Cette défection est un nouveau revers pour le camp présidentiel, à moins d'une semaine du début théorique des scrutins et alors que le Burundi est plongé depuis un mois dans une grave crise politique, avec des manifestations quotidiennes pour contester la candidature de M. Nkurunziza, au pouvoir depuis 2005, à un troisième mandat.

Jeudi, l'influente Église catholique et l'Union européenne avaient annoncé à quelques heures d'intervalles leur retrait des élections, l'UE jugeant notamment que les conditions actuelles et "l'atmosphère de peur et d’intimidation généralisée" ne permettaient pas la tenue de scrutins "crédibles".

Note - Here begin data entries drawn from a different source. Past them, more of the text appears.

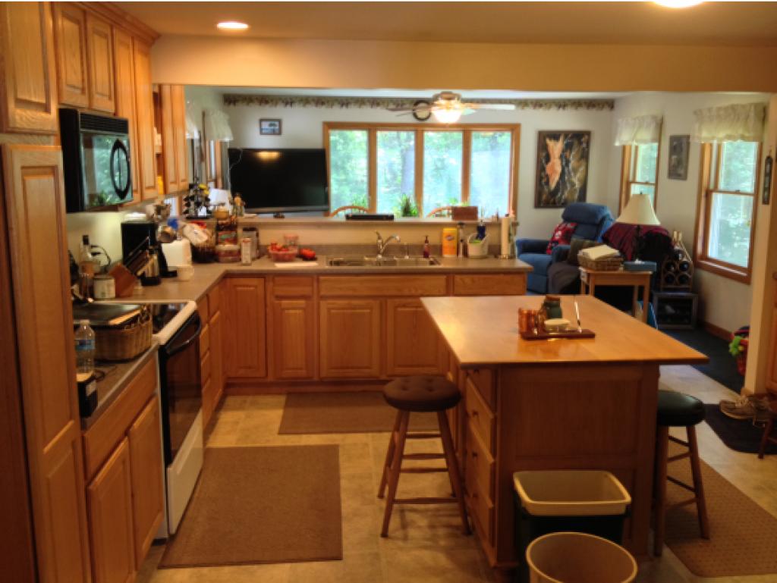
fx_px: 786
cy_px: 292
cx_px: 388
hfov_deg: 52.6
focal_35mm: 35
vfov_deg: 40.7
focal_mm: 4.28
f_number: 2.4
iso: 125
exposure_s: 1/20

La veille, l'opposition avait jugé "impossible" la tenue des élections en raison du "désordre" et de l'insécurité, appelant la communauté internationale à ne pas "cautionner" un "hold-up électoral" au risque d'"une prévisible guerre civile".

"Radicalisation" du pouvoir

Samedi, l'opposant Agathon Rwasa a de nouveau demandé un report des scrutins du 5 juin, qui, si ils se tenaient à cette date, seraient selon lui une "mascarade".

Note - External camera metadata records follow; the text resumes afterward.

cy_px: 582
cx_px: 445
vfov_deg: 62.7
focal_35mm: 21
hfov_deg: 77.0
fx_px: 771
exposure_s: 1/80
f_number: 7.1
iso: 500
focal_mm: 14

Dans un nouveau rapport, International Crisis Group (ICG) a également réclamé un report "immédiat des élections", s'inquiétant de la "spirale de la violence" en cours et de la "radicalisation" du camp présidentiel. Human Rights Watch (HRW) a pour sa part dénoncé la "riposte meurtrière" et la "répression" policière lors des manifestations.

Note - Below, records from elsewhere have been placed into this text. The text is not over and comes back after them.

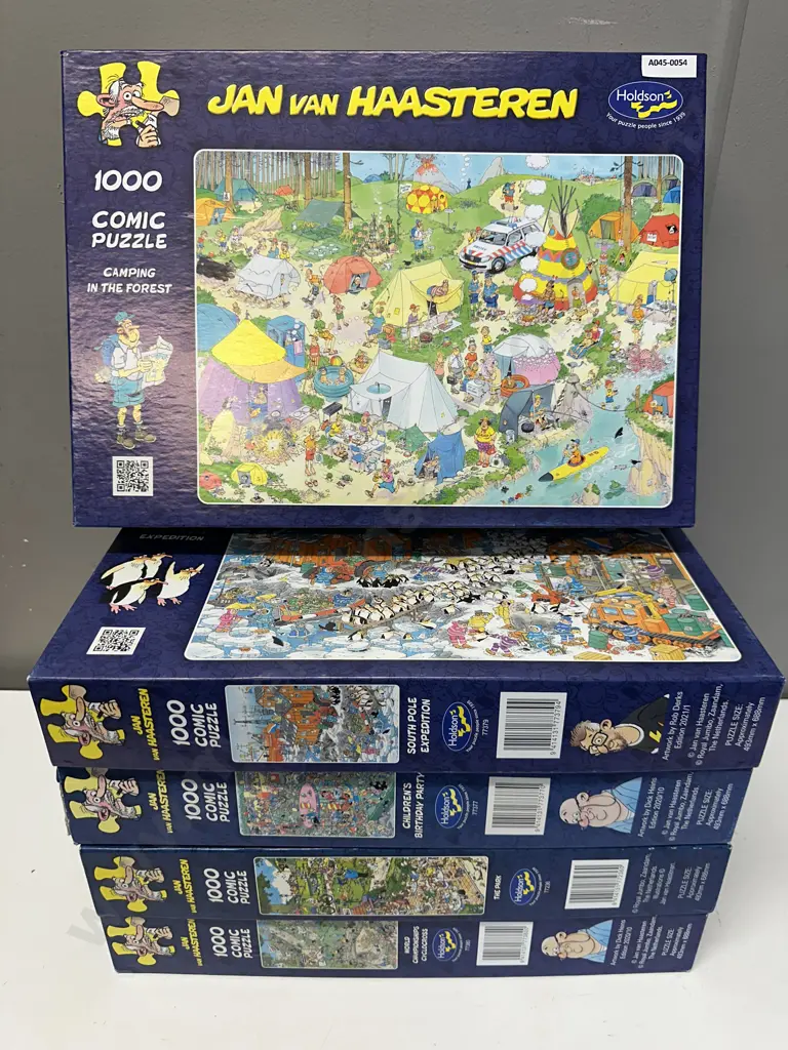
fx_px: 728
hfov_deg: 56.8
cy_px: 525
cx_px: 394
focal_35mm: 24
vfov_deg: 71.6
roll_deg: -0.6
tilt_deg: -27.8
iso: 100
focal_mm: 6.86
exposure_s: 1/100
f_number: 1.78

Dans ce contexte, il semble impossible que ces élections puissent se dérouler dans de "très bonnes conditions", comme l'affirmait vendredi le ministre de l'Intérieur, Edouard Nduwimana: les manifestations anti-Nkurunziza ne faiblissent pas, avec leur lot d'affrontements et de tirs de sommation des policiers, et les incidents de sécurité se multiplient.

Vendredi, un manifestant a de nouveau été tué en province, et deux grenades ont explosé en plein Bujumbura sans faire de victimes.

Samedi matin, un impressionnant dispositif policier était de nouveau déployé dans tous les quartiers contestataires de la capitale. Des petits groupes de manifestants ont néanmoins tenté de se rassembler, notamment à Cibitoke et Kanyosha. Le parti présidentiel CNDD-FDD a pu organiser sans incident un meeting dans le quartier de Kanyosha.

Appel à la mobilisation

Les leaders du mouvement anti-troisième mandat ont appelé à une mobilisation maximale pour "dire clairement à Nkurunziza que le match est fini", en un "moment décisif" à moins de 24 heures du sommet de Dar-Es-Salaam, en Tanzanie, où les chefs d’État d'Afrique de l'Est se réunissent une nouvelle fois sur la crise. Tous les yeux seront tournés vers ces présidents, qui devraient demander un report des élections à défaut de prendre clairement position sur le nœud du problème: le troisième mandat.

L'ONU a dit vendredi espérer que le sommet donnerait un "nouveau souffle" au difficile "dialogue politique" interburundais en cours depuis deux semaines.

On ignorait samedi si le président Nkurunziza ira en personne en Tanzanie. Le premier sommet, le 13 mai, avait été bouleversé par une tentative de coup d'Etat militaire. Le retour de M. Nkurunziza dans son pays avait précipité l'échec du putsch, sans étouffer la fronde dans les rues.

Le sommet s'est ouvert dans l'après-midi, au niveau des ministres des Affaires étrangères, selon un correspondant de l'AFP. Les chefs d'Etats se réuniront dimanche.